### Written task
Output every line of the entries below as a two-column Markdown table, with the row number under "Row" and the line itself under "Line". Skip any blank lines.

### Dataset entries
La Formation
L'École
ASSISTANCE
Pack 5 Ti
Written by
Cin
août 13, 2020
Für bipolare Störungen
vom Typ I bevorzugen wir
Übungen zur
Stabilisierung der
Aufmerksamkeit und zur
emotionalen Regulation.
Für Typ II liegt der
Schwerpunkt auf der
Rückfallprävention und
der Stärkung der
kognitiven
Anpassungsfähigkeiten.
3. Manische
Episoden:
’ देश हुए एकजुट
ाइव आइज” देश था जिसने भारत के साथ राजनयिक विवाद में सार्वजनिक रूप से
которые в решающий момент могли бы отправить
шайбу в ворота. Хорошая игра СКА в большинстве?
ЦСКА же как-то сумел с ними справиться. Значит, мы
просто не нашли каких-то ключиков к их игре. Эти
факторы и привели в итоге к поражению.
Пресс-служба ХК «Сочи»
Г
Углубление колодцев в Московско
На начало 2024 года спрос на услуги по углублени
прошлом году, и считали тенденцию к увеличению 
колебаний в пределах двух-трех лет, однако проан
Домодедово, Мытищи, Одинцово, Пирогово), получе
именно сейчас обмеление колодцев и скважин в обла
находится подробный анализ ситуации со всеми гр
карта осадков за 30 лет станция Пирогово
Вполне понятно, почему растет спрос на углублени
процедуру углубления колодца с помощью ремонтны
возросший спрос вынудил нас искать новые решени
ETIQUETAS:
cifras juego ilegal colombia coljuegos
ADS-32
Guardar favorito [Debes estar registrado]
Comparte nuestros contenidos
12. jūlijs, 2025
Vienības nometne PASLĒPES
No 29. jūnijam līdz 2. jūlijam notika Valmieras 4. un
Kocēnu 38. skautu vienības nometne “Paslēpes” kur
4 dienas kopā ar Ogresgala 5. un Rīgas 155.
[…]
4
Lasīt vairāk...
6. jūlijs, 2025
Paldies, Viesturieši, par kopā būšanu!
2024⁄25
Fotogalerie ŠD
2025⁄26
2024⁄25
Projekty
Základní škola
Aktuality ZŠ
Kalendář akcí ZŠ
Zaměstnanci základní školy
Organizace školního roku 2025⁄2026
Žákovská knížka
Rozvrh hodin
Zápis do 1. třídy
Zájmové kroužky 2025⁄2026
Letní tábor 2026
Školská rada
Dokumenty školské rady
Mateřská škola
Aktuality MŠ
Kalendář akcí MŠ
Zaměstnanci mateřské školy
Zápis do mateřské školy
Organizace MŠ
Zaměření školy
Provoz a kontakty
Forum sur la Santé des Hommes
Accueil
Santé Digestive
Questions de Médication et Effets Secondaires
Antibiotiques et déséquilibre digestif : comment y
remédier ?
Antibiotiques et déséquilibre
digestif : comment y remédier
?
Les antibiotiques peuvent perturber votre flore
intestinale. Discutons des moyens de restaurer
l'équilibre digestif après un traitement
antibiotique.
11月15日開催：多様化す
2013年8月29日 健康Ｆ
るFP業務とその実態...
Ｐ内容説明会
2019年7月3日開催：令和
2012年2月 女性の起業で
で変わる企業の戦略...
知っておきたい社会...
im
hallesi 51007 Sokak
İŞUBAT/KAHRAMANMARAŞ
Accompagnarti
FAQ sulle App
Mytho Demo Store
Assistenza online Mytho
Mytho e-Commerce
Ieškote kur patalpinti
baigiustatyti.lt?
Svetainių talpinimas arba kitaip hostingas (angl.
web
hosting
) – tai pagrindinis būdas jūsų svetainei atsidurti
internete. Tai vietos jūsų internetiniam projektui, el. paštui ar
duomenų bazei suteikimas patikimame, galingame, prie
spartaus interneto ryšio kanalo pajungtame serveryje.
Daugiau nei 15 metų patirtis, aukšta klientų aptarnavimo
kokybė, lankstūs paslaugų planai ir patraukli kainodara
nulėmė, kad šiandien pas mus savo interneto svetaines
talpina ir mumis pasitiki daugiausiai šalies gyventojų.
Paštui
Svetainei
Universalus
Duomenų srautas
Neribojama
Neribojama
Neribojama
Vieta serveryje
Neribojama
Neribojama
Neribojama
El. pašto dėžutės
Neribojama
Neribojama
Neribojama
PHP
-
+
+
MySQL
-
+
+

### Response to this exercise
| Row | Line |
|---|---|
| 1 | La Formation |
| 2 | L'École |
| 3 | ASSISTANCE |
| 4 | Pack 5 Ti |
| 5 | Written by |
| 6 | Cin |
| 7 | août 13, 2020 |
| 8 | Für bipolare Störungen |
| 9 | vom Typ I bevorzugen wir |
| 10 | Übungen zur |
| 11 | Stabilisierung der |
| 12 | Aufmerksamkeit und zur |
| 13 | emotionalen Regulation. |
| 14 | Für Typ II liegt der |
| 15 | Schwerpunkt auf der |
| 16 | Rückfallprävention und |
| 17 | der Stärkung der |
| 18 | kognitiven |
| 19 | Anpassungsfähigkeiten. |
| 20 | 3. Manische |
| 21 | Episoden: |
| 22 | ’ देश हुए एकजुट |
| 23 | ाइव आइज” देश था जिसने भारत के साथ राजनयिक विवाद में सार्वजनिक रूप से |
| 24 | которые в решающий момент могли бы отправить |
| 25 | шайбу в ворота. Хорошая игра СКА в большинстве? |
| 26 | ЦСКА же как-то сумел с ними справиться. Значит, мы |
| 27 | просто не нашли каких-то ключиков к их игре. Эти |
| 28 | факторы и привели в итоге к поражению. |
| 29 | Пресс-служба ХК «Сочи» |
| 30 | Г |
| 31 | Углубление колодцев в Московско |
| 32 | На начало 2024 года спрос на услуги по углублени |
| 33 | прошлом году, и считали тенденцию к увеличению  |
| 34 | колебаний в пределах двух-трех лет, однако проан |
| 35 | Домодедово, Мытищи, Одинцово, Пирогово), получе |
| 36 | именно сейчас обмеление колодцев и скважин в обла |
| 37 | находится подробный анализ ситуации со всеми гр |
| 38 | карта осадков за 30 лет станция Пирогово |
| 39 | Вполне понятно, почему растет спрос на углублени |
| 40 | процедуру углубления колодца с помощью ремонтны |
| 41 | возросший спрос вынудил нас искать новые решени |
| 42 | ETIQUETAS: |
| 43 | cifras juego ilegal colombia coljuegos |
| 44 | ADS-32 |
| 45 | Guardar favorito [Debes estar registrado] |
| 46 | Comparte nuestros contenidos |
| 47 | 12. jūlijs, 2025 |
| 48 | Vienības nometne PASLĒPES |
| 49 | No 29. jūnijam līdz 2. jūlijam notika Valmieras 4. un |
| 50 | Kocēnu 38. skautu vienības nometne “Paslēpes” kur |
| 51 | 4 dienas kopā ar Ogresgala 5. un Rīgas 155. |
| 52 | […] |
| 53 | 4 |
| 54 | Lasīt vairāk... |
| 55 | 6. jūlijs, 2025 |
| 56 | Paldies, Viesturieši, par kopā būšanu! |
| 57 | 2024⁄25 |
| 58 | Fotogalerie ŠD |
| 59 | 2025⁄26 |
| 60 | 2024⁄25 |
| 61 | Projekty |
| 62 | Základní škola |
| 63 | Aktuality ZŠ |
| 64 | Kalendář akcí ZŠ |
| 65 | Zaměstnanci základní školy |
| 66 | Organizace školního roku 2025⁄2026 |
| 67 | Žákovská knížka |
| 68 | Rozvrh hodin |
| 69 | Zápis do 1. třídy |
| 70 | Zájmové kroužky 2025⁄2026 |
| 71 | Letní tábor 2026 |
| 72 | Školská rada |
| 73 | Dokumenty školské rady |
| 74 | Mateřská škola |
| 75 | Aktuality MŠ |
| 76 | Kalendář akcí MŠ |
| 77 | Zaměstnanci mateřské školy |
| 78 | Zápis do mateřské školy |
| 79 | Organizace MŠ |
| 80 | Zaměření školy |
| 81 | Provoz a kontakty |
| 82 | Forum sur la Santé des Hommes |
| 83 | Accueil |
| 84 | Santé Digestive |
| 85 | Questions de Médication et Effets Secondaires |
| 86 | Antibiotiques et déséquilibre digestif : comment y |
| 87 | remédier ? |
| 88 | Antibiotiques et déséquilibre |
| 89 | digestif : comment y remédier |
| 90 | ? |
| 91 | Les antibiotiques peuvent perturber votre flore |
| 92 | intestinale. Discutons des moyens de restaurer |
| 93 | l'équilibre digestif après un traitement |
| 94 | antibiotique. |
| 95 | 11月15日開催：多様化す |
| 96 | 2013年8月29日 健康Ｆ |
| 97 | るFP業務とその実態... |
| 98 | Ｐ内容説明会 |
| 99 | 2019年7月3日開催：令和 |
| 100 | 2012年2月 女性の起業で |
| 101 | で変わる企業の戦略... |
| 102 | 知っておきたい社会... |
| 103 | im |
| 104 | hallesi 51007 Sokak |
| 105 | İŞUBAT/KAHRAMANMARAŞ |
| 106 | Accompagnarti |
| 107 | FAQ sulle App |
| 108 | Mytho Demo Store |
| 109 | Assistenza online Mytho |
| 110 | Mytho e-Commerce |
| 111 | Ieškote kur patalpinti |
| 112 | baigiustatyti.lt? |
| 113 | Svetainių talpinimas arba kitaip hostingas (angl. |
| 114 | web |
| 115 | hosting |
| 116 | ) – tai pagrindinis būdas jūsų svetainei atsidurti |
| 117 | internete. Tai vietos jūsų internetiniam projektui, el. paštui ar |
| 118 | duomenų bazei suteikimas patikimame, galingame, prie |
| 119 | spartaus interneto ryšio kanalo pajungtame serveryje. |
| 120 | Daugiau nei 15 metų patirtis, aukšta klientų aptarnavimo |
| 121 | kokybė, lankstūs paslaugų planai ir patraukli kainodara |
| 122 | nulėmė, kad šiandien pas mus savo interneto svetaines |
| 123 | talpina ir mumis pasitiki daugiausiai šalies gyventojų. |
| 124 | Paštui |
| 125 | Svetainei |
| 126 | Universalus |
| 127 | Duomenų srautas |
| 128 | Neribojama |
| 129 | Neribojama |
| 130 | Neribojama |
| 131 | Vieta serveryje |
| 132 | Neribojama |
| 133 | Neribojama |
| 134 | Neribojama |
| 135 | El. pašto dėžutės |
| 136 | Neribojama |
| 137 | Neribojama |
| 138 | Neribojama |
| 139 | PHP |
| 140 | - |
| 141 | + |
| 142 | + |
| 143 | MySQL |
| 144 | - |
| 145 | + |
| 146 | + |